Laura – Exeunt’s Artist in Residence, who documented the creation of the piece for this – sits on a chair, and narrates an astonishingly clear route through her convoluted years of struggle with OCD. She starts aged eight, in the backseat of the family car, with her mother explaining to her that she could die at any time. Her mother’s belief in fate unsettles her so much that she becomes desperate to introduce an element of self-determinism into the whole, random process of life and death. She identifies bedtime rituals that have to be performed to stop her from dying; secret genuflections to a different kind of internal, exacting god. Absolution can only come from feeling “right”, a shifting measure that’s more or less demanding from night to night. This feeling “right” shifts from year to year too, as her fears evolve, and find new stories to build on. The title rhythm of head. hand. head. is a tiny snippet from a whole string of staccato checks – her words are turned mechanical, into endless security scans that slow every action down.
Being trapped in Laura’s perspective feels almost dangerous; her explanations of her fears seems so rational, their results so irrational. As the piece progresses, Daisy Orton’s carefully judged direction helps break up her single, persuasive narrative into distinct moods and moments. Laura’s fear of being poisoned leads her to painstakingly pick out minute flecks from food, or throw away bottle after bottle of mineral water straight after opening. In one of a series of shifts from the personal to the theatrical, she lays bottles on the carpet, one by one – a visual demonstration of the neatest, purest kind of waste. Her recitations of her fraught internal lists look and feel so agonising that the similarly theatrical interjection of her pre-recorded voice feels welcome, like a relief from the tension she’s been building. Soon, though, it becomes a kind of authority, an internal monologue shifting into instructions, and an audio guide to finding “right”. As a third voice to the piece, music fades in and out in beautifully judged abstraction – Laura devised the music in collaboration with visiting director Chris Goode, a fluidity that shows.
The tone is dark, but the carpetted setting is gentle, domestic and barely theatrical – it feels safe, and Laura reminds us, as her therapist does, that we can leave at any time. William Aubrey-Jones’s design rests the wooden chair she sat on as a child next to its adult-sized replica on the carpet – comforting, but also a visual reminder that here, the child is mother of the woman. Its this not-shaken-off child that guides the piece, rather than the distinctive language of struggle, therapy and recovery. The piece is full of insight into the internal experience of OCD — perhaps the only thing missing is a sense of outside perspective, of how other people make sense of her behaviour.

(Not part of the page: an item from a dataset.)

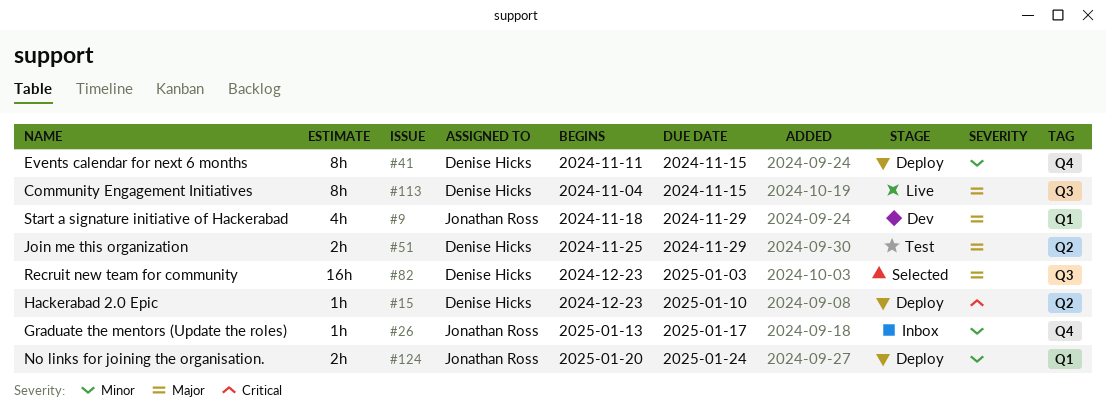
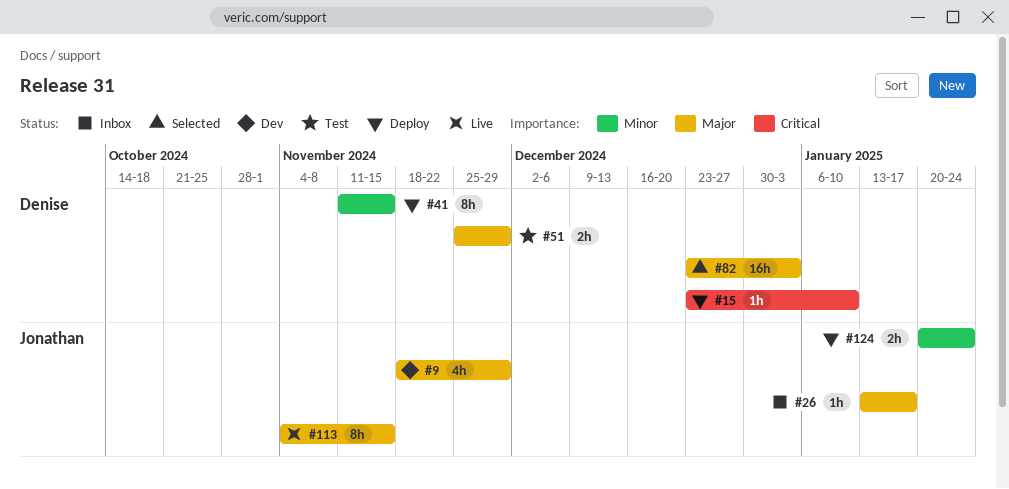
#26, priority: Minor -> Major
#113, owner: Denise Hicks -> Jonathan Ross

As a child, Laura’s Dad gives her a keyring that says “Don’t worry, be happy!” – with the tragicomic edge typical to her delivery, she explains that not being able to obey the command only caused her more anxiety. Its almost impossible to laugh. Laura’s story is so personal, and her delivery so relatable, that we’re completely invested in her reflections, and in the half-stifling mirror world she’s created.